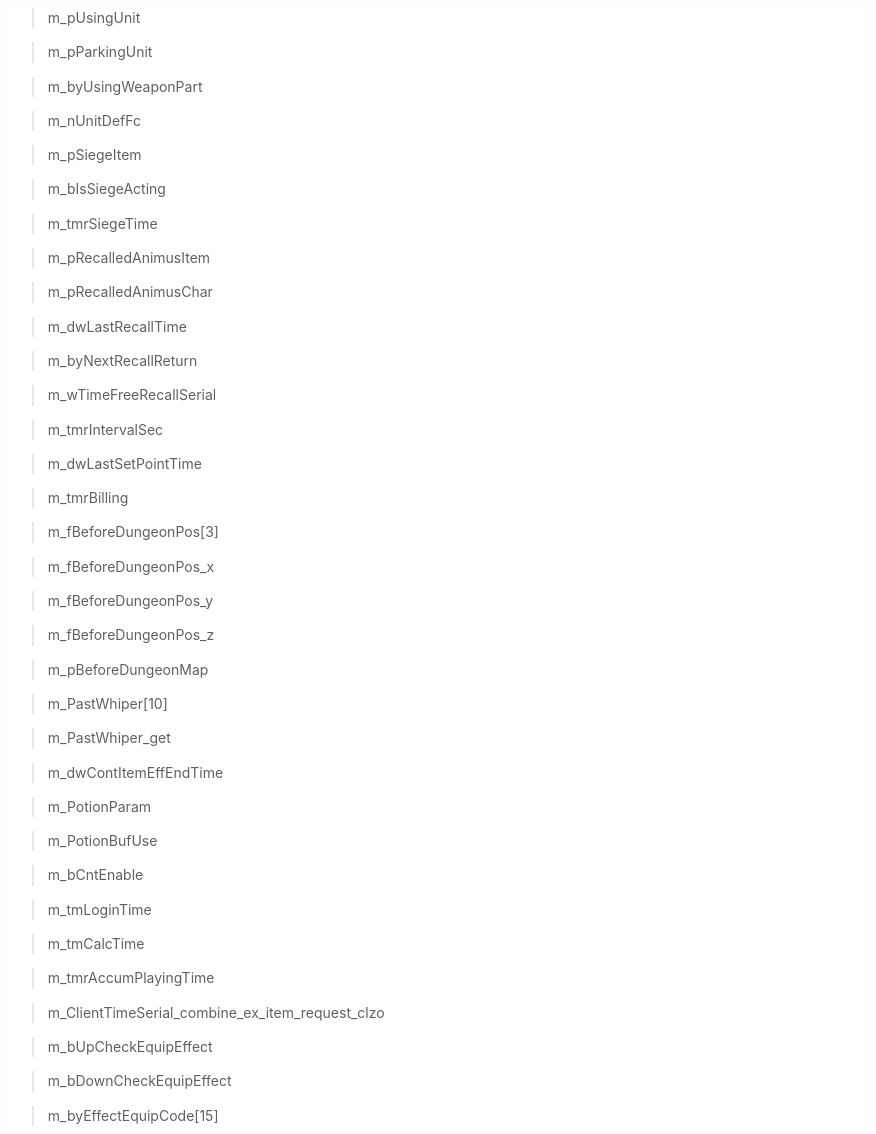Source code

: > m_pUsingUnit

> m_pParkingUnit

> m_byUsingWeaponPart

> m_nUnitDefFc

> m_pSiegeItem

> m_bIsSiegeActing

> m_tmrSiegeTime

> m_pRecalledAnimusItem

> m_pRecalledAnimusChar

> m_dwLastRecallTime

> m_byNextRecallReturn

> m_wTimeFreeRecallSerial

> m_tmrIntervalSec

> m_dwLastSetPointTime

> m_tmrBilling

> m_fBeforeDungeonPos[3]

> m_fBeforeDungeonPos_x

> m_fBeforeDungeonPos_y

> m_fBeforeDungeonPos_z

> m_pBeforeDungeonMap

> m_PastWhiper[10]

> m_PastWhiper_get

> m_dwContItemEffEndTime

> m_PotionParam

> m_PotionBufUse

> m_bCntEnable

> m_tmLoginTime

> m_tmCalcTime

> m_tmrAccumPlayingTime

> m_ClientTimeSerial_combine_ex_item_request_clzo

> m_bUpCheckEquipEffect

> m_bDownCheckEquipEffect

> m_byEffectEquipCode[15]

####################

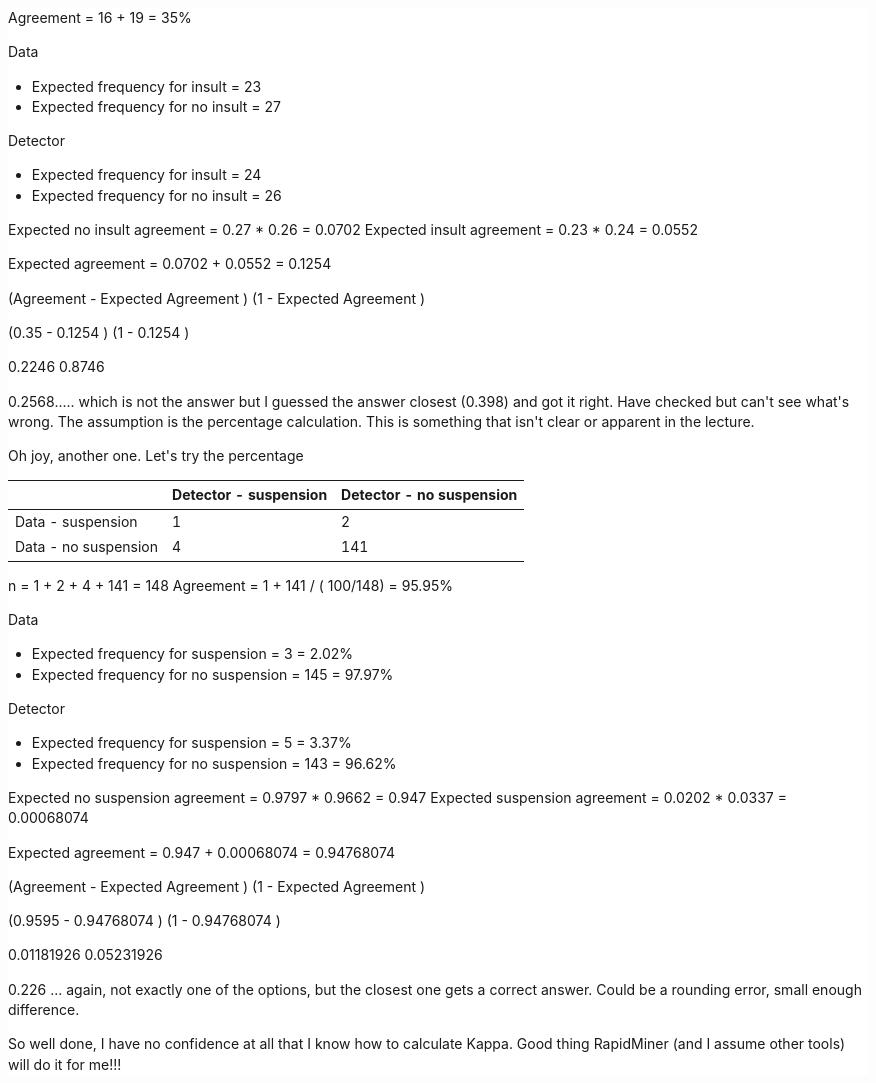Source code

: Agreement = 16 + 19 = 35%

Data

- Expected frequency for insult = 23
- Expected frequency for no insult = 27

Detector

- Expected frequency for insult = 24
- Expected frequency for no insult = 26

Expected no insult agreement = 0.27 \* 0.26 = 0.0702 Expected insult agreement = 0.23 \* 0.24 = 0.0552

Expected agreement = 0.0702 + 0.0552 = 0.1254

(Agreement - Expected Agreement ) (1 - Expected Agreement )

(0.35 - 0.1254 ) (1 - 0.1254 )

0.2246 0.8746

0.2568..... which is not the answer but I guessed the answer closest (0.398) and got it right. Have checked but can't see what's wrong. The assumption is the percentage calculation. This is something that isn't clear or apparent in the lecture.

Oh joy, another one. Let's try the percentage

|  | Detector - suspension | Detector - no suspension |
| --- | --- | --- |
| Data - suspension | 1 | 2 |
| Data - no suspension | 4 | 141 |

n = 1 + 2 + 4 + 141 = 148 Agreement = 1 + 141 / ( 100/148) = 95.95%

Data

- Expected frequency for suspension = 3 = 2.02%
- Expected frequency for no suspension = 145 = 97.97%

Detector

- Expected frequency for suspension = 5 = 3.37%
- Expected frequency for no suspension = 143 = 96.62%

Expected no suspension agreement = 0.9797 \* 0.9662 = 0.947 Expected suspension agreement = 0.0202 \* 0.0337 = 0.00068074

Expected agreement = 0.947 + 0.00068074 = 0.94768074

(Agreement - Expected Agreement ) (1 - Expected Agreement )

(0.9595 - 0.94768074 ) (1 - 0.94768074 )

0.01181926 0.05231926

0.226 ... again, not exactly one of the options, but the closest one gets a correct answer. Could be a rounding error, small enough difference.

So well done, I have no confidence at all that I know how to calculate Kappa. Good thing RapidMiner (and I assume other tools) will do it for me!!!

####################

**REQUEST**
In the material, turn everything from the line containing "Expected no insult" down to the line containing "0.2568..... which is", both included, into a numbered list with the blank lines left out.

**RESPONSE**
1. Expected no insult agreement = 0.27 \* 0.26 = 0.0702 Expected insult agreement = 0.23 \* 0.24 = 0.0552
2. Expected agreement = 0.0702 + 0.0552 = 0.1254
3. (Agreement - Expected Agreement ) (1 - Expected Agreement )
4. (0.35 - 0.1254 ) (1 - 0.1254 )
5. 0.2246 0.8746
6. 0.2568..... which is not the answer but I guessed the answer closest (0.398) and got it right. Have checked but can't see what's wrong. The assumption is the percentage calculation. This is something that isn't clear or apparent in the lecture.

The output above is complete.